Once the mask came off, amd most of the taste was out of my mouth, I stopped bothering with it. One of our party looks at me.

"ita, you have green..." He gestures to his mouth.
"I know. I wish I'd been hit by a pink one instead. It'd look more..."
"Natural?"
"Yes."

And then we speak in unison, him offering "Like lipstick?" at the same time I state "Like blood."

He laughs and turns to the guy next to him, presenting the story as an illuminating tale of my psyche.

Yesterday at krav, the instructor asks me if I have lipstick I can sacrifice for class.

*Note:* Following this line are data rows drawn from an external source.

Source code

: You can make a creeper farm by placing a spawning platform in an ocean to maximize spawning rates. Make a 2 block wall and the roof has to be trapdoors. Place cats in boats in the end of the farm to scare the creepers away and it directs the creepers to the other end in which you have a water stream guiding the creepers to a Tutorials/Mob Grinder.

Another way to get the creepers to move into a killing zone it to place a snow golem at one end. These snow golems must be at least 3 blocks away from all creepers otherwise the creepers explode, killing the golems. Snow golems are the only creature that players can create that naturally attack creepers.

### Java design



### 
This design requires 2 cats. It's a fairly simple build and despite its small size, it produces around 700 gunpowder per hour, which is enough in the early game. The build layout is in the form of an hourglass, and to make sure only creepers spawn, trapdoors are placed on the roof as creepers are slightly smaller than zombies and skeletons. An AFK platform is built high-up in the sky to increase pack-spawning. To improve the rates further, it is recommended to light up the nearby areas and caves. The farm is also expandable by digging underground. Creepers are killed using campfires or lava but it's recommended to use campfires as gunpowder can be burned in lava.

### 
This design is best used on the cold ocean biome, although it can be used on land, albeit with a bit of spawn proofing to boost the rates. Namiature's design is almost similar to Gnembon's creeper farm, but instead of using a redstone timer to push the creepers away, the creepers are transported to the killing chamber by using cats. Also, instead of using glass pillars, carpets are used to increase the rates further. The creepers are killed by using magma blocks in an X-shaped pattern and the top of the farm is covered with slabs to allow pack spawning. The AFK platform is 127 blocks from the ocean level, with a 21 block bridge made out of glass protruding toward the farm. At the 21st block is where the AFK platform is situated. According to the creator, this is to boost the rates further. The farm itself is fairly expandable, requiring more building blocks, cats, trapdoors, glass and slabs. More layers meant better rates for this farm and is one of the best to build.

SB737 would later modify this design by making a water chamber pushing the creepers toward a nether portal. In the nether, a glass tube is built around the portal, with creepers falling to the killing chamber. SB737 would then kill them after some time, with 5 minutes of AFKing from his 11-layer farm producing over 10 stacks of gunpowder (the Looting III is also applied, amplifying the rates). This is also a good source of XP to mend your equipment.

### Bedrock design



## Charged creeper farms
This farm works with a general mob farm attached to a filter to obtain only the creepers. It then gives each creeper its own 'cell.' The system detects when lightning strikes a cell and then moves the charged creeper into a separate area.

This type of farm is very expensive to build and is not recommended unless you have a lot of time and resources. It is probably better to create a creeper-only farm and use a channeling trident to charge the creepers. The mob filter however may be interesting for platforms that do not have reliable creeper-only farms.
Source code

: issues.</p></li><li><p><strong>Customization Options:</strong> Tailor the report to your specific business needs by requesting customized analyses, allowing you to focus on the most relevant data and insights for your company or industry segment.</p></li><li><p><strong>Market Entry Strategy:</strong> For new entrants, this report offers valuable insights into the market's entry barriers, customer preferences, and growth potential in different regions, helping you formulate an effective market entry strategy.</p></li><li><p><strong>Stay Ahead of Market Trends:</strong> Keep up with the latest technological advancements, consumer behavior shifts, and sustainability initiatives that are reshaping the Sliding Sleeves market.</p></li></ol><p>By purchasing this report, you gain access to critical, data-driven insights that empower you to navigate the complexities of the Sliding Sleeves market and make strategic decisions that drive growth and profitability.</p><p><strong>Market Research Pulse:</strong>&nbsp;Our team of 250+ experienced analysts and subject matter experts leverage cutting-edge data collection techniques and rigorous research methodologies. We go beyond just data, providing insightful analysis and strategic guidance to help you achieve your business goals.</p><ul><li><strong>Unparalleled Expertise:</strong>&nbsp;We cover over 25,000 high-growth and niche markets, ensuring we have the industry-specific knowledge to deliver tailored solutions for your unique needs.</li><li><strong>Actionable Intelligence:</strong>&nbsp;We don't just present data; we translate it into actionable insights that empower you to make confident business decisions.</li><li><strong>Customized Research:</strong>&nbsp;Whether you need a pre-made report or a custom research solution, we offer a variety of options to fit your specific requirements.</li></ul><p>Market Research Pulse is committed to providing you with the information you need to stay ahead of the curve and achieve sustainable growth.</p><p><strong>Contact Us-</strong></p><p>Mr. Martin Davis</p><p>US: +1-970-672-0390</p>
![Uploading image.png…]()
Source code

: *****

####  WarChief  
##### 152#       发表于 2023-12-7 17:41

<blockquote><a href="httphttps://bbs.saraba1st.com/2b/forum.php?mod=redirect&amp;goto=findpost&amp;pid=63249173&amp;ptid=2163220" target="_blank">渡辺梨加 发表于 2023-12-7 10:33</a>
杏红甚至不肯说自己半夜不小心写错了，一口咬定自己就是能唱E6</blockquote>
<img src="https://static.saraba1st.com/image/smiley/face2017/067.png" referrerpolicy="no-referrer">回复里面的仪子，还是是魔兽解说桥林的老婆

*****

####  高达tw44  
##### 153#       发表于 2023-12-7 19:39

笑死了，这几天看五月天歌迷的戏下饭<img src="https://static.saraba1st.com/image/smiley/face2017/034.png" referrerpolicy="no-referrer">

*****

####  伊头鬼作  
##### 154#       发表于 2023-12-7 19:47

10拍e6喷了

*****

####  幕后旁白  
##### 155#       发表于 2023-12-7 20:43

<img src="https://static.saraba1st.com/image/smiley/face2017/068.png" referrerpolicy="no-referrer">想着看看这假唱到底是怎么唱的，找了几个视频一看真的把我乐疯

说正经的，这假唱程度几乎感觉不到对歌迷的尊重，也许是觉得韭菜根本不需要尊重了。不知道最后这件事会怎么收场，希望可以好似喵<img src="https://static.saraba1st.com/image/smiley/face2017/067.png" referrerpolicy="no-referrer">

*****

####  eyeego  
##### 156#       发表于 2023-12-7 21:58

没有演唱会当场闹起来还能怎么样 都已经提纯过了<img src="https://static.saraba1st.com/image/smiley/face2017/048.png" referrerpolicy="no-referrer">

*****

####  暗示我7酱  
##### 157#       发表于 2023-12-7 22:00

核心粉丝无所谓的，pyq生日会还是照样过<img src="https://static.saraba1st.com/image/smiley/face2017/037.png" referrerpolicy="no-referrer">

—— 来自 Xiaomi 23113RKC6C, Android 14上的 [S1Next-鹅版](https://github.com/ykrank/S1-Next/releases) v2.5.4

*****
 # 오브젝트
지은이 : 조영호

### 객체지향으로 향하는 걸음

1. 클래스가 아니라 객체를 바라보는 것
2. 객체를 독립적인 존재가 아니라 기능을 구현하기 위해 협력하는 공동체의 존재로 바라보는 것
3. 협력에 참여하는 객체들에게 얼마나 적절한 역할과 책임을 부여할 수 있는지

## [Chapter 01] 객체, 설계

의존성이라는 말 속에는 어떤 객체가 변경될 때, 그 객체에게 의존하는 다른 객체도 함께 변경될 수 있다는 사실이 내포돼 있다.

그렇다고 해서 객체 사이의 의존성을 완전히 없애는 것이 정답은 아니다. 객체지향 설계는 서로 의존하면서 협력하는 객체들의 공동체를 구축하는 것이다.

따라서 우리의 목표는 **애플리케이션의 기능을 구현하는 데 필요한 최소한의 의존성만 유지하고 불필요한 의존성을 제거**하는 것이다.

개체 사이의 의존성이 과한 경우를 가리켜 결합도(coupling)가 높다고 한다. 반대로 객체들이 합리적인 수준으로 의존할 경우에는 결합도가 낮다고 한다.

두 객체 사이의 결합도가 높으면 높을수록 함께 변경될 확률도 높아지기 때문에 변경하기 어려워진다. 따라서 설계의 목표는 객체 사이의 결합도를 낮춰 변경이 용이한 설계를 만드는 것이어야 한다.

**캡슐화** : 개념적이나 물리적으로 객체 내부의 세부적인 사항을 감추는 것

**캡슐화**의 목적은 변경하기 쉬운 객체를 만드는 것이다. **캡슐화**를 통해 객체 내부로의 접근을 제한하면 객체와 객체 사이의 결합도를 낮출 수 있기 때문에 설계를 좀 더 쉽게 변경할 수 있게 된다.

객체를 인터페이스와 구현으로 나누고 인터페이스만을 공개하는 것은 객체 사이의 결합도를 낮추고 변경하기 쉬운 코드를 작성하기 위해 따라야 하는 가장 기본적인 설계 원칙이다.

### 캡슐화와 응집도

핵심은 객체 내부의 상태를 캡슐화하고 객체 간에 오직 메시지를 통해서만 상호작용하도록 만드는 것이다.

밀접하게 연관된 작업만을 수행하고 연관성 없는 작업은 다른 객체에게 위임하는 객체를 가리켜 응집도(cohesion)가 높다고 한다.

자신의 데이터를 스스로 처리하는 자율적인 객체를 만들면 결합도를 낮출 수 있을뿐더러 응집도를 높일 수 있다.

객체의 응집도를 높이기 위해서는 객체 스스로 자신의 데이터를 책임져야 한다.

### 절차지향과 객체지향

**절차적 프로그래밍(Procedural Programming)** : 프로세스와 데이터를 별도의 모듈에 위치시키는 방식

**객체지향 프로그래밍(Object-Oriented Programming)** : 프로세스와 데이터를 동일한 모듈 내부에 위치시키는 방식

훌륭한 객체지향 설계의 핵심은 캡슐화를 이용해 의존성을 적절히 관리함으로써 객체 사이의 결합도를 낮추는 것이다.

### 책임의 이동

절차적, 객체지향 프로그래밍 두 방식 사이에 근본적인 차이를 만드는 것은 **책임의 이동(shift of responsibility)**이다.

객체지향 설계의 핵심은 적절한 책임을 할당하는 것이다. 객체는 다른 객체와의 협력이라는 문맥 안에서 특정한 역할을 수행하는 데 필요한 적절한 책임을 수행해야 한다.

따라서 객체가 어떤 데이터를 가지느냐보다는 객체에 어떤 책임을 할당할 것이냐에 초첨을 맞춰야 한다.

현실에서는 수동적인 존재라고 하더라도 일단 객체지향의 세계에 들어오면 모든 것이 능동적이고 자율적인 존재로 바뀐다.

I run to my car and notice that I have lip gloss, and I offer him what's left of it, but I realise he needs something very bright and opaque.

Never got to do the drill he wanted--apparently he couldn't find a woman in the centre who a) used lipstick and b) was willing to admit it to sell him the tube she had on her.

I don't know if all of us women would have gone to pink is more like blood over pink is more like lipstick, but I think I'd have been in some decent company.


Trudy Booth - Apr 25, 2006 12:29:39 pm PDT #3529 of 10002
Greece's financial crisis threatens to take down all of Western civilization - a civilization they themselves founded. A rather tragic irony - which is something they also invented. - Jon Stewart

Well, they would have said he showed good judgement if he had good reasons to shoot nails into his head...

Like if it squeaked when you stepped on it?


Sheryl - Apr 25, 2006 12:33:54 pm PDT #3530 of 10002
Fandom means never having to say "But where would I wear that?"

Timelies all!

Concert last night was good.(even if the trio was only a duo)Tired.(yeah, what else is new?)